Given: a large list (10,000,000) of floating point numbers;
Task: fastest python code that finds k (small, e.g. 10) smallest
items, preferably with item indexes;
Limitations: in python, using only standard libraries (numpy& scipy
is Ok);

I've tried several methods. With N = 10,000,000, K = 10 The fastest so
far (without item indexes) was pure python implementation
nsmallest_slott_bisect (using bisect/insert). And with indexes
nargsmallest_numpy_argmin (argmin() in the numpy array k times).

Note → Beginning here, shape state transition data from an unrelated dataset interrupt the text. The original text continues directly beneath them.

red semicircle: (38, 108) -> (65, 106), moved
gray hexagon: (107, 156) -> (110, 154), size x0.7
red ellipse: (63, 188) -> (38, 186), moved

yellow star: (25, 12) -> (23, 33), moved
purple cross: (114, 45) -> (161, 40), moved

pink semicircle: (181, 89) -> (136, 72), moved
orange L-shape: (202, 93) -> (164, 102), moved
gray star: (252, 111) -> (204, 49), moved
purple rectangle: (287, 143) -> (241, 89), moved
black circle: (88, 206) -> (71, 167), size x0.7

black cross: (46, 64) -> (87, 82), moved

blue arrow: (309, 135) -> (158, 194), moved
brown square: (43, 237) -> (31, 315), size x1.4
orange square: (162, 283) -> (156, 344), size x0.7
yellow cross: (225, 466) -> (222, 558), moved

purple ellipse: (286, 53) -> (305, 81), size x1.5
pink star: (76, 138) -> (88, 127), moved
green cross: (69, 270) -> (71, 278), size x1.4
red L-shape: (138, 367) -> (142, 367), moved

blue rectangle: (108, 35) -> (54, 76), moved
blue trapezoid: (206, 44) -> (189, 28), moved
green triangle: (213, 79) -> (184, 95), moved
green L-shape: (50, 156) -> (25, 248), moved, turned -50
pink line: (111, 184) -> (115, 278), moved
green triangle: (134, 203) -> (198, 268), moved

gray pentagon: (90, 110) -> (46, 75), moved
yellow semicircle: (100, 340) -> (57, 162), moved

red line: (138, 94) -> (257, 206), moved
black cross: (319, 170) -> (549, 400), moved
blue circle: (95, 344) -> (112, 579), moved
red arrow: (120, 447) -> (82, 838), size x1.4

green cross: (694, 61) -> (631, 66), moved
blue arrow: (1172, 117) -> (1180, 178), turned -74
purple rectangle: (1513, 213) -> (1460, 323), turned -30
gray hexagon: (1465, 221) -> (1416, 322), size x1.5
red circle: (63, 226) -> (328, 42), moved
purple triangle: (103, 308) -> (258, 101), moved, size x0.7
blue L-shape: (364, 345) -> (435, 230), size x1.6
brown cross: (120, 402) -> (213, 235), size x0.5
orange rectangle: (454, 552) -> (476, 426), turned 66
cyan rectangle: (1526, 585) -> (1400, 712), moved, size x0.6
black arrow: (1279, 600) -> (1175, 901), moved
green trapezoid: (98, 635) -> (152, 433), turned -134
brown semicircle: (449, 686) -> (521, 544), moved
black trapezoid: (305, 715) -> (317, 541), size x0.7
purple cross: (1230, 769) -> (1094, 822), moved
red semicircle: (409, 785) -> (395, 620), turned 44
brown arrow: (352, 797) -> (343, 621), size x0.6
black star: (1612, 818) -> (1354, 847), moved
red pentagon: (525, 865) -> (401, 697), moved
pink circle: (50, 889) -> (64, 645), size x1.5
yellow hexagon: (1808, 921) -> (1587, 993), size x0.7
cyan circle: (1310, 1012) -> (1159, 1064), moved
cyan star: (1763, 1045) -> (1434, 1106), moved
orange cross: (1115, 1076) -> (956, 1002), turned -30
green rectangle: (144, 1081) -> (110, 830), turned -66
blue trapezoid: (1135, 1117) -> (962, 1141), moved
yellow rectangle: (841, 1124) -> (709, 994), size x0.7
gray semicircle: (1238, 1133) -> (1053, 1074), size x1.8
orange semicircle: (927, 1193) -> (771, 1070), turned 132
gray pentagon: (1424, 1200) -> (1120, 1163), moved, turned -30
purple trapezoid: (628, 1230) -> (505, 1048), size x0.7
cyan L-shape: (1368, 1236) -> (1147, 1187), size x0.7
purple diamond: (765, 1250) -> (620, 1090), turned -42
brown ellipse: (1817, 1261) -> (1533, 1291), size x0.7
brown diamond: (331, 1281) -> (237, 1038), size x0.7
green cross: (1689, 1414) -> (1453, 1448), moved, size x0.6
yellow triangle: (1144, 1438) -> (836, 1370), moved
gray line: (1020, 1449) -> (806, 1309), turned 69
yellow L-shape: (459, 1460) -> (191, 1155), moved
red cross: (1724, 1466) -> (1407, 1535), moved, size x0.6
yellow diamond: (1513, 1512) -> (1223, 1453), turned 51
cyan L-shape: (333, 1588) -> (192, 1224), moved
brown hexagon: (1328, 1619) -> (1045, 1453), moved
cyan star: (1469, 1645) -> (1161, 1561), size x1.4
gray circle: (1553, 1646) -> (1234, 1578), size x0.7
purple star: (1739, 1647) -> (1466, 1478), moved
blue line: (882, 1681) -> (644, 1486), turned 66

Anyone up to the challenge beating my code with some clever selection
algorithm?

Current Table:
1.66864395142 mins_heapq(items, n):
0.946580886841 nsmallest_slott_bisect(items, n):
1.38014793396 nargsmallest(items, n):
10.0732769966 sorted(items)[:n]:
3.17916202545 nargsmallest_numpy_argsort(items, n):
1.31794500351 nargsmallest_numpy_argmin(items, n):
2.37499308586 nargsmallest_numpy_array_argsort(items, n):
0.524670124054 nargsmallest_numpy_array_argmin(items, n):

0.0525538921356 numpy argmin(items): 1892997
0.364673852921 min(items): 10.0000026786

Your problem is underspecified;-).
Detailed timing comparisons are only valid for a particular Python
version running under a particular OS on particular hardware. So, to
actually run a contest, you would have to specify a version and OS and
offer to run entries on your machine, with as much else as possible
turned off, or else enlist a neutral judge to do so. And the timing
method should also be specified.

 

[Dmitry Chichkov]

Yes, you are right of course. But it is not really a contest. And if
you could improve algorithm or implementation on "your Python version
running under your OS on your hardware" it may as well improve
performance for other people under other OS's.